The U.S. cycling market is a $5.9 billion industry, with independent bicycle dealers capturing about 52% of those sales, according to retail sales data from global information company The NPD Group. While sales have been soft across the rest of market channel, the specialty channel is stable on account of the pockets of growth and shifts that are driving the market.
Mountain bike sales are growing at the expense of road bikes. In 2017, mountain bike sales were $577.5 million, up 3% over the prior year, while the $412.8 million road bike category declined by 12%. In 2014, road was a larger bike category than mountain, but since then the gap has flipped as sales of the latter have grown over the last three years, while sports performance road bikes have slowed.
The fastest-growing bicycle type in the market right now is electric. E-bike sales totaled $77.1 million in 2017, up 91% over the previous year. Sales of electric bikes have grown more than eightfold since 2014.

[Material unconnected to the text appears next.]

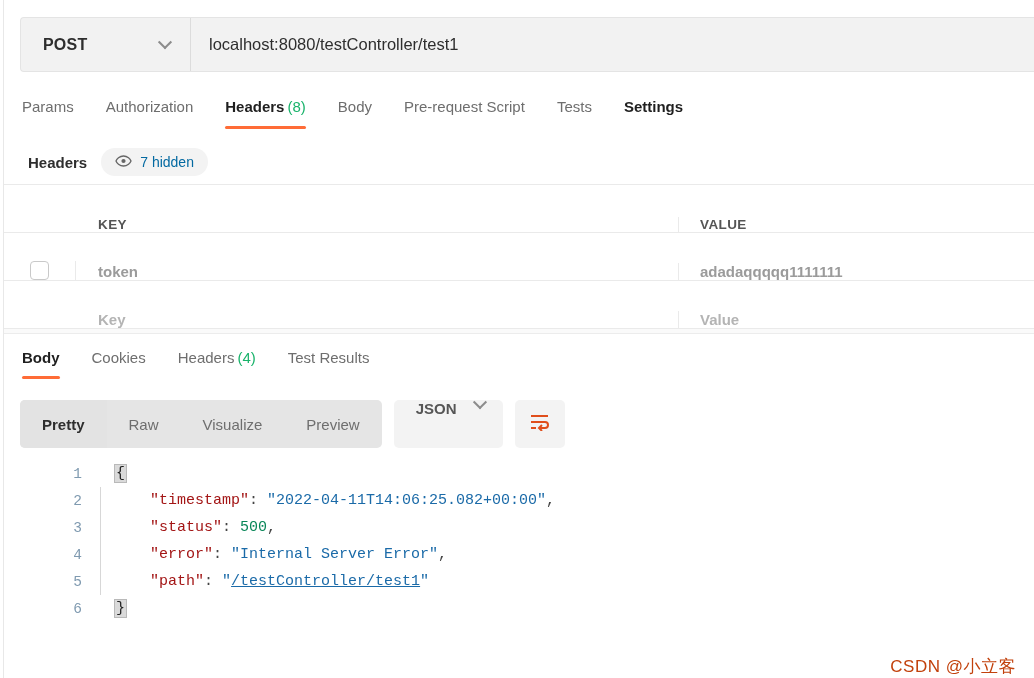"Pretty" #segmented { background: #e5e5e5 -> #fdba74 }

“The move to mountain and e-bikes is a function of what I call PUNY, or premium, unique, new, and young,” says Matt Powell, VP and senior industry advisor, sports at The NPD Group. “Higher price bands are growing; new, fashionable brands are emerging; and innovations in drivetrains, suspension, and electronics are taking place. These bikes also enable riders to feel young, regardless of generation; mountain bikes open doors to adventure, and e-bikes with higher price points are largely being purchased by Boomers wanting a new ride experience.”
BMX has been another bright spot in cycling. Though a small portion of the specialty market representing $22.7 million in sales, BMX bike sales grew by 27% in 2017, making a comeback since 2015, when the category was down. Since then BMX sales have been growing at faster clip each year.
Sales within the bike parts and accessories categories have been mixed, but some growth areas in 2017 were within components, wheels, forks and suspension, and lights. Sales for bike services/repairs grew 3% to $312.5 million.
“It’s a normal pattern for cycling consumers to visit and shop at bike specialty stores, which are seen as the trusted experts and one-stop shops for all cycling needs,” says Powell. These stores offer a tailored and personal approach, but that’s not to “say the remaining market cannot tear a page from their playbook. A unique retail experience echoing company values that are in line with those of the cycling consumer—whether it is sustainability, adventure, and so on—will win them over.”